WHAT CAN WE DO? After spending a week with United Methodist legislators and their staffs, I would suggest that we:

(1) Pray that the senior policy advisor of each legislator be pro-life or at least open to reason on the life issues. Pray for a new US Supreme Court justice who would not strike down a partial birth abortion ban.

(2) As individuals we should get politically involved. Support candidates who are pro-life. Campaign for them. Display yard signs for them. Contribute even small amounts to their campaigns.

(3) Write to your US Representatives and US Senators, especially your senators. This is far more effective than commonly thought, because it is so seldom done. As has been said, all that is needed for evil to triumph is for good people to remain silent. So speak up.

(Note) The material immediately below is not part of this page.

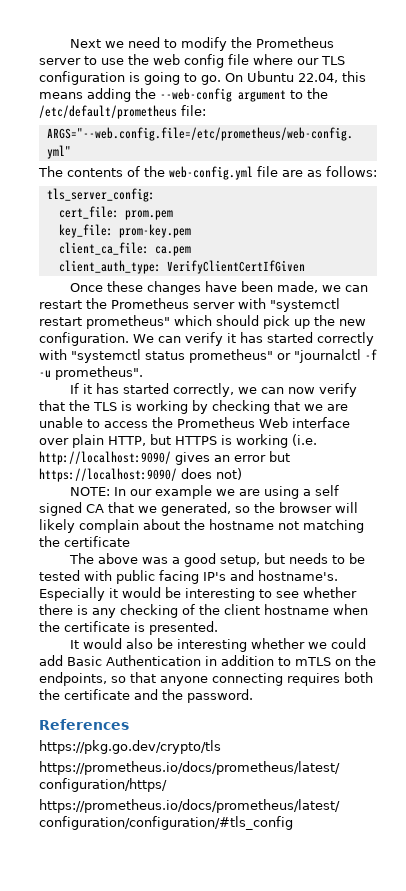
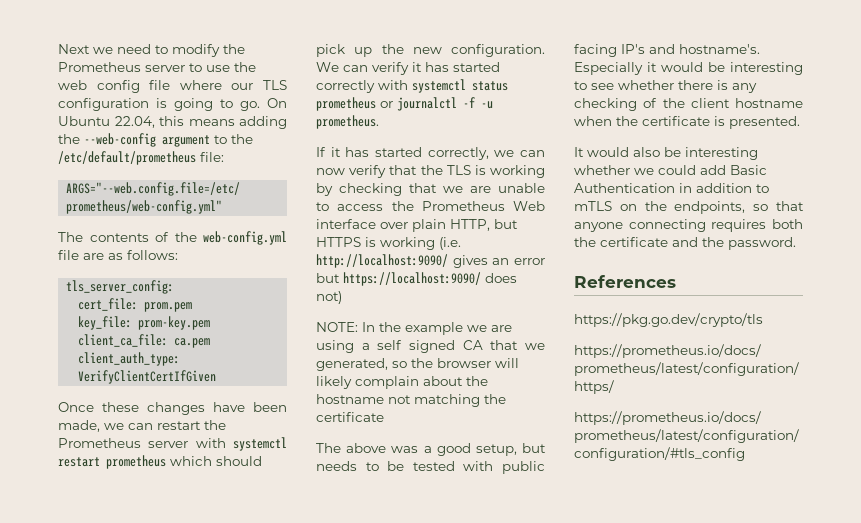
[270,298,340,312] [39,315,170,329] "systemctl restart prometheus" -> [233,437,287,451] [58,455,166,469] systemctl restart prometheus
[71,349,361,363] "systemctl status prometheus" or "journalctl -> [412,79,508,93] [316,97,457,111] systemctl status prometheus or journalctl
[55,366,143,380] prometheus". -> [316,115,379,129] prometheus.
[130,489,153,496] our -> [379,322,401,332] the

(4) Have a servant attitude toward the opposition. Our legislators of both parties need our prayers to discharge, with faithfulness, their political responsibilities in our nation's governance. They have an awesome task, and we need to remember to pray for them and to write to them. God can use anyone, if we will but pray.

(5) If you are in Washington, visit your representatives and senators. Because you are a voter, they will be hospitable to you. Letting them know what you think might well positively influence their votes on the life issues.